::: DATA FOR ANALYSIS :::

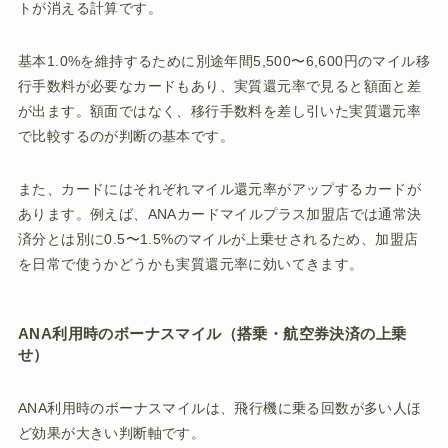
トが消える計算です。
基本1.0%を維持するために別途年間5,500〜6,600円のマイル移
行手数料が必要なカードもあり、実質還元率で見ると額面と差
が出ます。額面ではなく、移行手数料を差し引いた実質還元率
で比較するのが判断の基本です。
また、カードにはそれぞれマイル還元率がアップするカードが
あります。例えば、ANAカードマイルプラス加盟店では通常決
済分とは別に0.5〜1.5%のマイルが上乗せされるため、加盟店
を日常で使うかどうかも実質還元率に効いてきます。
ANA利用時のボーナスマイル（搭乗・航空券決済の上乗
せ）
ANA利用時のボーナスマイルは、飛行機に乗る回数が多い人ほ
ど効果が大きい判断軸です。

:::

> _AIM OF THE EXERCISE_
Print the line with "を日常で使うかどうかも実質還元率に効いてきます。" and every line after it in the entries above, exactly as written. Leave out all other lines.

> _WRITTEN RESPONSE_
を日常で使うかどうかも実質還元率に効いてきます。
ANA利用時のボーナスマイル（搭乗・航空券決済の上乗
せ）
ANA利用時のボーナスマイルは、飛行機に乗る回数が多い人ほ
ど効果が大きい判断軸です。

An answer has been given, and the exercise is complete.